*Records provided:*
=== Begin Enclosure ===

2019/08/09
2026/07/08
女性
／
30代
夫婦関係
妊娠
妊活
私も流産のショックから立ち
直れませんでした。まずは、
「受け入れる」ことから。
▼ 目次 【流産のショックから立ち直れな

=== End Enclosure ===

Please repeat the data in full so that nothing differs from the original.

*Answer box:*
2019/08/09
2026/07/08
女性
／
30代
夫婦関係
妊娠
妊活
私も流産のショックから立ち
直れませんでした。まずは、
「受け入れる」ことから。
▼ 目次 【流産のショックから立ち直れな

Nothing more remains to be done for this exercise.